» Testo dell'esercizio
....................

Il clima cambia e con lui anche le nostre emozioni. No, non stiamo parlando di meteoropatia o sbalzi di umore per una giornata grigia, ma dell’insieme di emozioni che proviamo in relazione all’ambiente naturale che ci circonda e, quindi, anche in relazione ai cambiamenti a cui è soggetto.
Il termine “ecoemozioni” viene usato nell’ambito della psicologia ambientale ed ecologica e descrive il profondo legame emotivo tra gli esseri umani e il pianeta, che può includere emozioni sia positive sia negative.
Le ecoemozioni sono significative perché riflettono il modo in cui le persone elaborano emotivamente la relazione con la natura e la consapevolezza delle sfide ambientali. Possono influire sulla nostra salute mentale, anche negativamente soprattutto se non affrontate, oppure se incanalate positivamente possono essere una forza motivante per intraprendere nuove azioni.

....................

» Cosa fare
Riscrivi il brano sulle ecoemozioni dalle parole "Il clima cambia" fino a "intraprendere nuove azioni." incluso, chiamando "emozioni ecologiche" ciò che il brano chiama "ecoemozioni".

» Dati forniti

....................

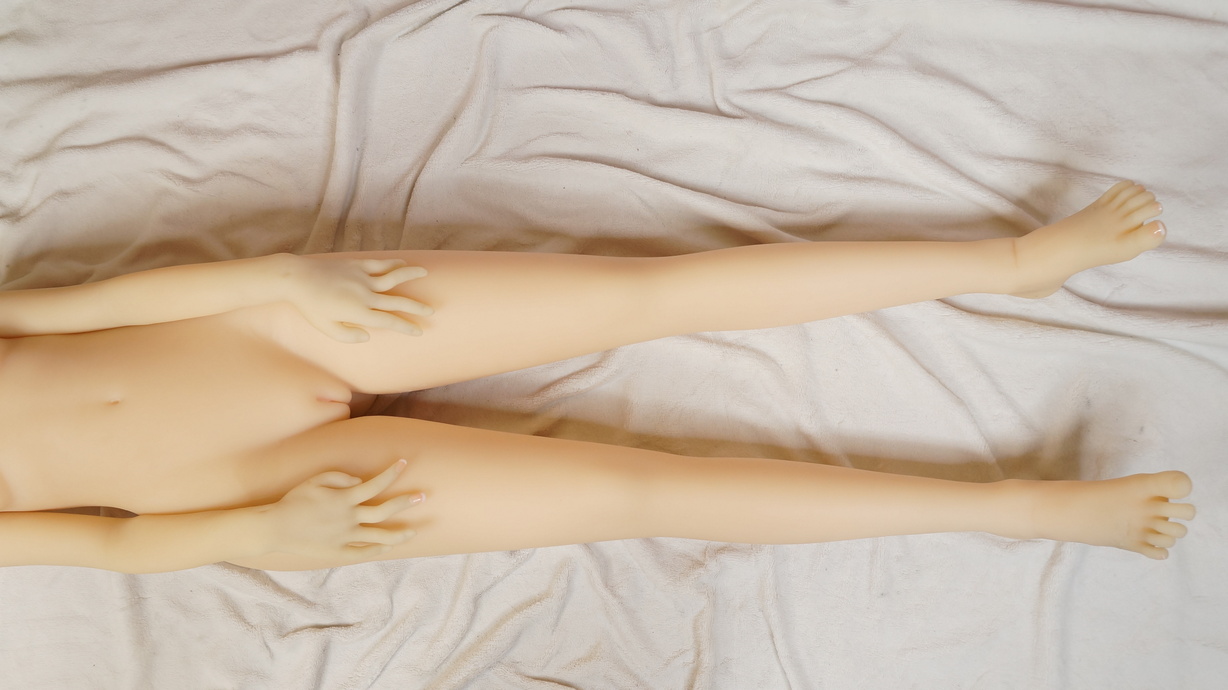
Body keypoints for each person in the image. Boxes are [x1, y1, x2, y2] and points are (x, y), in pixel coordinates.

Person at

....................

» Risposta
Il clima cambia e con lui anche le nostre emozioni. No, non stiamo parlando di meteoropatia o sbalzi di umore per una giornata grigia, ma dell’insieme di emozioni che proviamo in relazione all’ambiente naturale che ci circonda e, quindi, anche in relazione ai cambiamenti a cui è soggetto.
Il termine “emozioni ecologiche” viene usato nell’ambito della psicologia ambientale ed ecologica e descrive il profondo legame emotivo tra gli esseri umani e il pianeta, che può includere emozioni sia positive sia negative.
Le emozioni ecologiche sono significative perché riflettono il modo in cui le persone elaborano emotivamente la relazione con la natura e la consapevolezza delle sfide ambientali. Possono influire sulla nostra salute mentale, anche negativamente soprattutto se non affrontate, oppure se incanalate positivamente possono essere una forza motivante per intraprendere nuove azioni.